I'm concerned with the reductionist, narrow thinking that leads us to believe that we can actually solve the problems that we are now facing. We have delayed too long, and the problems are now something to adapt to rather than to solve, as JM Greer suggests. My comments below were originally addressed to Charles Wohlforth after he gave a lecture to the Complex Systems Group at UAA on climate change. Cindee said to post them, so I have.

Einstein said that problems cannot be solved by the same level of thinking that created them, thus inferring that one needs to think at a larger scale to solve problems. I listened to your talk yesterday and wondered what solutions could come out of a focus on climate change? Carbon credits? Tax credits for hybrids? The former is just a way for corporations to make money off of green initiatives, and a way to give lip service to green behaviors, for a problem that is long-term and secondary (sink pollution) to the real problem. The latter is just a way to churn more corporate profits while allowing business as usual (BAU) to continue. Arguably the embodied energy and use of rare metals in electric (or hybrid) cars, in addition to the costs to run them in terms of using more even higher quality (costly) batteries and/or electricity which is mostly derived from other non-renewable fuels (coal and recently natural gas) is another chimera.

So what is the bigger scale problem that Wohlforth failed to mention in his discussion? His graph plotting the correlation of GDP with CO2 emissions was accurate, but again fails to take a long enough time perspective at the larger scale. What causes CO2 emissions? A better graph would encompass the era of the entire industrial revolution with its population growth plotted against growth in the use of fossil fuels. The real issue is a population in massive overshoot due to 200 years of copious surplus energy in the form of non-renewable fuels.
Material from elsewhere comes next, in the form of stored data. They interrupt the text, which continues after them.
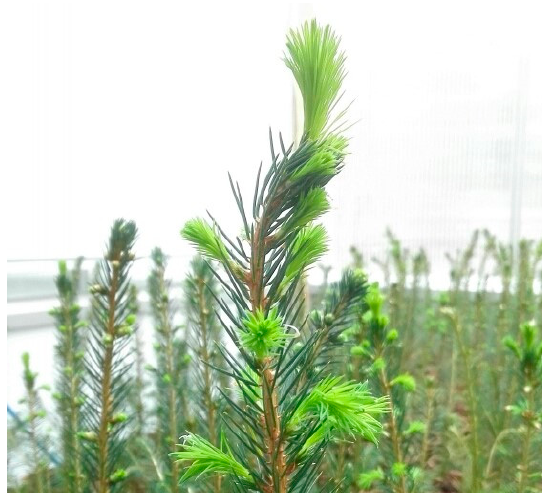
Figure 3. Young spruce sprouts used as a starting material for 1,6-dehydropinidine extraction. (Photograph Virpi Virjamo).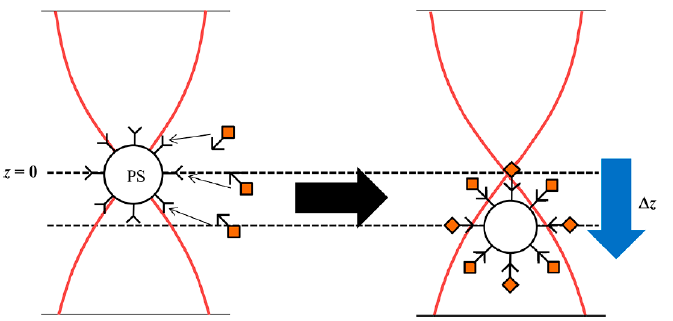
Figure 6. Schematic representation of the acoustic levitation for detection of the avidin–biotin reaction based on the density change. Reproduced from Ref. [74] with permission. Copyright 2018 American Chemical Society.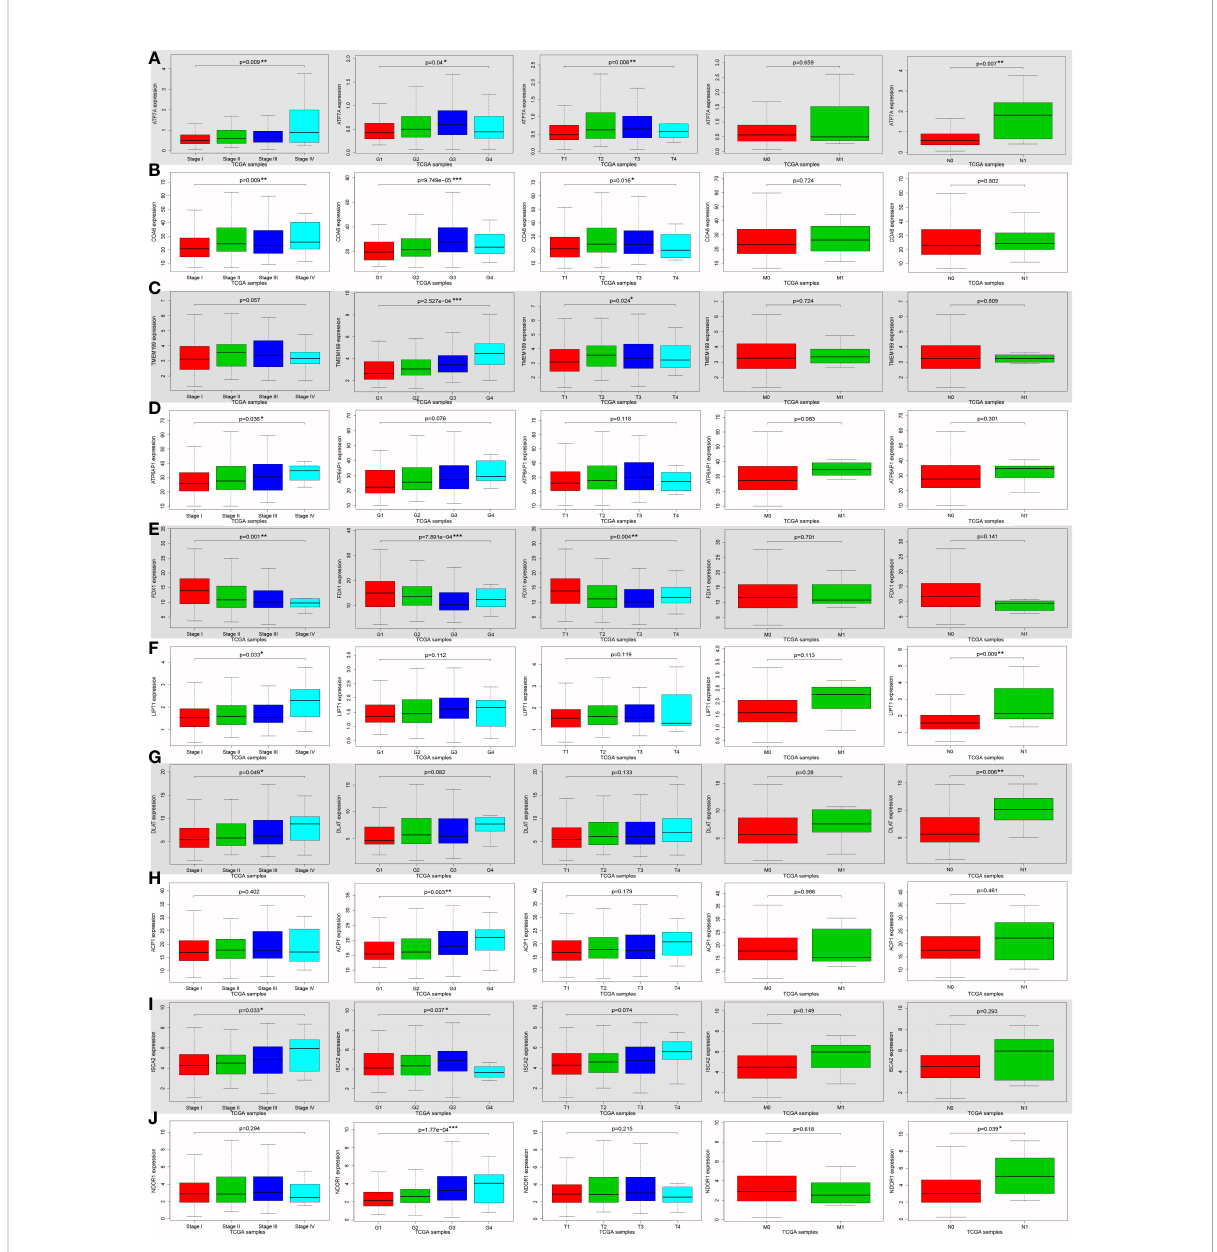
FIGURE 4 The correlation between ten cuproptosis-related gene expression levels and various clinicopathological features in hepatocellular carcinoma (HCC) patients using Wilcoxon signed-rank test or Kruskal-Wallis test from the TCGA database. The correlation between various clinicopathological features and cuproptosis-related genes expression levels in HCCs, including ATP7A (A) , COA6 (B) , TMEM199 (C) , ATP6AP1 (D) , FDX1 (E) , LIPT1 (F) , DLAT (G) , ACP1 (H) , ISCA2 (I) , and NDOR1 (J) . (ACP1, acid phosphatase 1; ATP6AP1, ATPase H+ transporting accessory protein 1; ATP7A, copper-transporting p-type adenosine triphosphatase 1; COA6, cytochrome c oxidase assembly factor 6; DLAT, dihydrolipoamide S-acetyltransferase; FDX1, ferredoxin 1; G, histologic grade; HCC, hepatocellular carcinoma; ISCA2, iron-sulfur cluster assembly 2; LIPT1, lipoyltransferase 1; M, distant metastasis; N, lymph node metastasis; NDOR1, NADPH dependent di fl avin oxidoreductase 1; Stage, clinical stage; T, tumor stage; TCGA, The Cancer Genome Atlas; TMEM199, transmembrane protein 199; * P < 0.05; ** P < 0.01; *** P <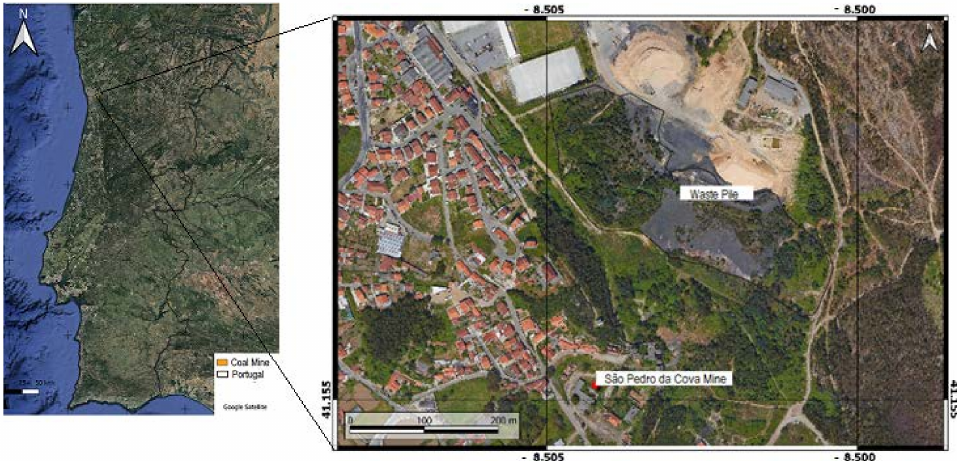
Figure 2. Study area (adapted from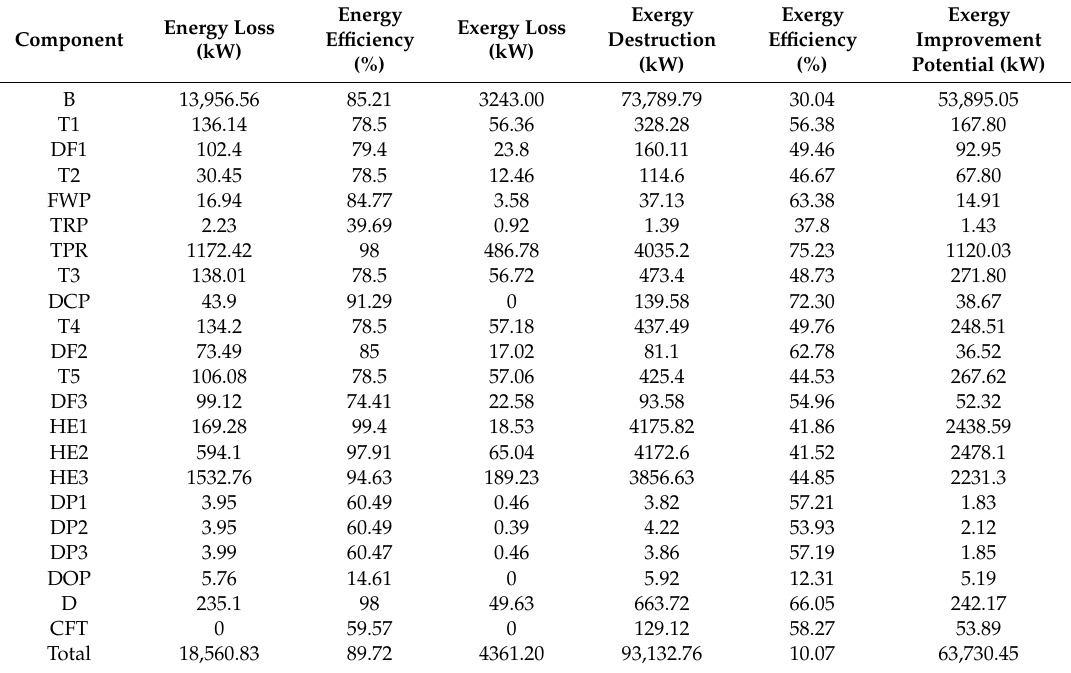
Table A4. The results of energy and exergy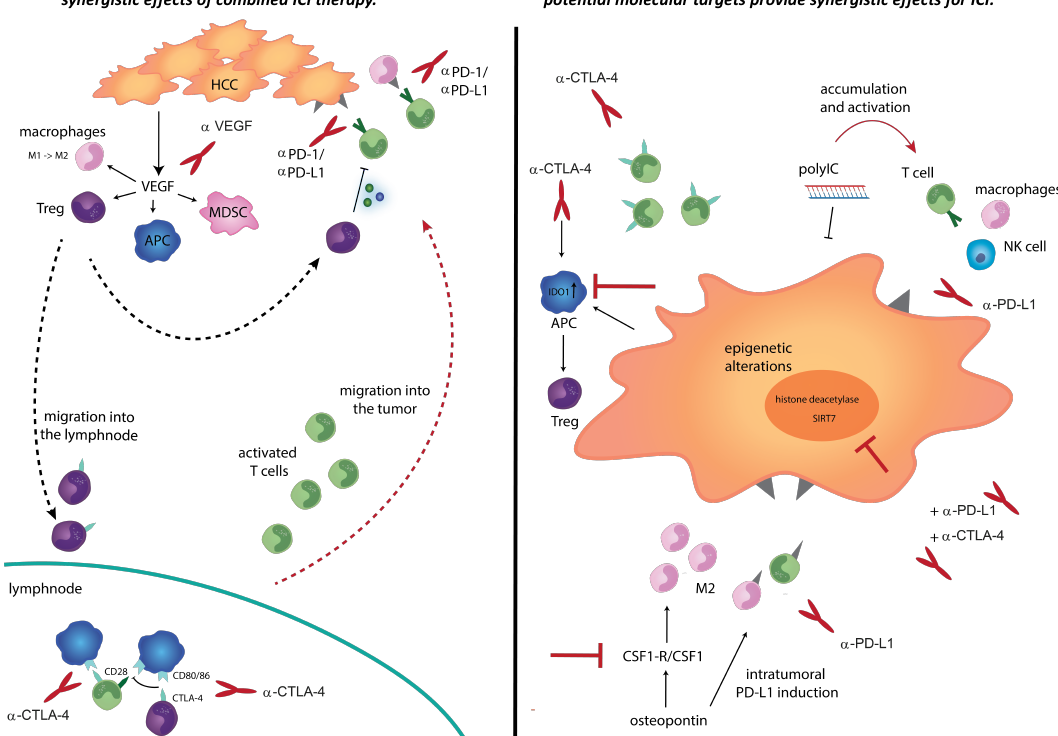
Figure 2. Translational consideration to overcome therapy resistance. Therapeutic approaches for sensitization to immunotherapy. Left panel : Anti-CTLA-4 or anti-angiogenic therapy increases recruitment and migration of activated T cells into the tumor. Anti-PD-1 / anti PD-L1 therapy enhances cytolytic activity of T cells. Right panel : Anti-CTLA-4 treatment induced IDO1 expression in dendritic cells (DC). Indoleamine 2,3-dioxygenase 1 (IDO1) leads to activation of T regs and causes resistance to anti-CTLA-4 therapy, while blocking of IDO could interrupt this mechanism of resistance. PolyIC inhibits tumor growth and leads to an accumulation and activation of immune cell subsets, whereas anti-PD-L1 therapy could provide synergistic e ff ects. Osteopontin induces M2 migration into the tumor as well as PD-L1 induction. Targeted therapy of CSF1 in combination with anti-PD-L1 therapy might provide synergistic e ff ects. Epigenetic regulations as synergistic e ff ect for ICI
PopulationAndFossilFuelsGRaph.png


Given the issue of peak oil, climate change models are probably not even accurate. Meteorologists are notoriously uneducated regarding peak oil, and fail to incorporate a plateau and fall in fossil fuels production starting in about 2005. Climate models extrapolate increasing oil production, while even the EIA is currently (and finally) predicting something different.
EIA World Supply copy.jpg

Peak oil is going to impact us much faster than climate change, and is a bigger, more imminent threat, as witnessed in the violent responses recently in Egypt. I do not believe that it is a coincidence that Egypt stopped exporting oil last year for the first time, and is now vulnerable through the need to import oil. Energy flows through all of our systems and is essential to our complex society--the take home being that physics tells us that a society with less oil will be less complex. How that loss in complexity plays out is the problem that we need to be addressing now through science.

Egypt.png

If you think that the converging crises that we are facing can be addressed by global warming policies, then you're just not thinking on a grand enough scale regarding our problems.